**Source passage**:

Think this may be the schematic.
Unfortunately the devil is in the details of with these type of issues. If we look at what we know:
- the diode fails
- the diode gets hot
- the output current is relatively low compared to the diode forward current rating.
- the diode failed at the high voltage setting in the video.
  (Unfortunately the high voltage setting is also when the output current
   is highest in the video.)

I'm thinking the problem is related to diode reverse-recovery.

The design itself uses a transformer, unlike the some of the transformerless designs in the thread.  That usually helps reduce stresses in the parts.

As to why the US3MC fails and the UF4007 does not.   That's not so obvious.

Something else about the video.  It looks like the converter was set to a voltage
where the output no longer increases.   This is like the switchmode equivalent of
regulator dropout.   Some designs can stress the parts under those conditions as
some parts get driven too hard trying to keep the output voltage regulated (which
it can't do).   It's best to choose adjustable pots so that can't happen.
Send:     . .- .-. - .... / - --- / --. --- .-. -
According to the water analogy of electricity, transistor leakage is caused by holes.

printer2

Quote from: Rob Strand on June 04, 2024, 08:14:51 PM
Quote from: printer2 on June 03, 2024, 12:27:19 PMYes it could be a lot of reasons why it might have blown, from poor design to bad parts. First heard of the diode blowing from this video.

https://youtu.be/qB8FpGTyVTw?t=755

Think this may be the schematic.
Unfortunately the devil is in the details of with these type of issues. If we look at what we know:
- the diode fails
- the diode gets hot
- the output current is relatively low compared to the diode forward current rating.
- the diode failed at the high voltage setting in the video.
  (Unfortunately the high voltage setting is also when the output current
   is highest in the video.)

I'm thinking the problem is related to diode reverse-recovery.

The design itself uses a transformer, unlike the some of the transformerless designs in the thread.  That usually helps reduce stresses in the parts.

As to why the US3MC fails and the UF4007 does not.   That's not so obvious.

**Parts of the exercise**:
A: Decide whether each statement agrees with the diode thread above, answering yes or no and quoting the words from the thread that settle it: (i) The design uses a transformer. (ii) The output current is high compared to the diode forward current rating. (iii) The diode failed at the low voltage setting in the video.
B: Please extract every line of the records below that contains the word "counterclockwise", matching case exactly.

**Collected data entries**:
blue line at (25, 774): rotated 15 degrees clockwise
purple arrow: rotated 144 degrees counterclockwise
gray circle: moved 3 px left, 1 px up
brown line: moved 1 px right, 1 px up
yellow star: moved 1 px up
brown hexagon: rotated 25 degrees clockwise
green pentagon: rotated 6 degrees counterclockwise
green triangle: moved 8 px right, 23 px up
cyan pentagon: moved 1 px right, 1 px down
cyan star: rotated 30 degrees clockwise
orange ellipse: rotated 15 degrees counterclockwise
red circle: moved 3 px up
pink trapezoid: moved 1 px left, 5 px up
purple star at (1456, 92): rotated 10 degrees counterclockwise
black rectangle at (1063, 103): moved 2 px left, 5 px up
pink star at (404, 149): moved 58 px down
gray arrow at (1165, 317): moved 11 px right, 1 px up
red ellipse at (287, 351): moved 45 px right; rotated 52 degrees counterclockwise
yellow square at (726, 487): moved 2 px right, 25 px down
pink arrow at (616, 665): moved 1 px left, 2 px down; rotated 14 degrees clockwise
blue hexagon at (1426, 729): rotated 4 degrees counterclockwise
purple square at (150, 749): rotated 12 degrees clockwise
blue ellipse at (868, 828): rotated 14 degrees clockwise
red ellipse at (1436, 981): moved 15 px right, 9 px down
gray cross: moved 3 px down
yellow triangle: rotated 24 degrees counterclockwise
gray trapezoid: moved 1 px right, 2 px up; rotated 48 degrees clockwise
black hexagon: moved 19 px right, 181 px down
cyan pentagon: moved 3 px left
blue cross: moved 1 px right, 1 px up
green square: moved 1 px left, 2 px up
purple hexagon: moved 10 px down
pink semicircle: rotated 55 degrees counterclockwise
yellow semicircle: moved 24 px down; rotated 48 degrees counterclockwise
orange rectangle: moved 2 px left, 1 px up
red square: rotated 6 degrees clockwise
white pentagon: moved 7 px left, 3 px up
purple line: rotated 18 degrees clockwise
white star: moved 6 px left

**Responses to the tasks**:
A:
(i) Yes: "The design itself uses a transformer"
(ii) No: "the output current is relatively low compared to the diode forward current rating."
(iii) No: "the diode failed at the high voltage setting in the video."

B:
purple arrow: rotated 144 degrees counterclockwise
green pentagon: rotated 6 degrees counterclockwise
orange ellipse: rotated 15 degrees counterclockwise
purple star at (1456, 92): rotated 10 degrees counterclockwise
red ellipse at (287, 351): moved 45 px right; rotated 52 degrees counterclockwise
blue hexagon at (1426, 729): rotated 4 degrees counterclockwise
yellow triangle: rotated 24 degrees counterclockwise
pink semicircle: rotated 55 degrees counterclockwise
yellow semicircle: moved 24 px down; rotated 48 degrees counterclockwise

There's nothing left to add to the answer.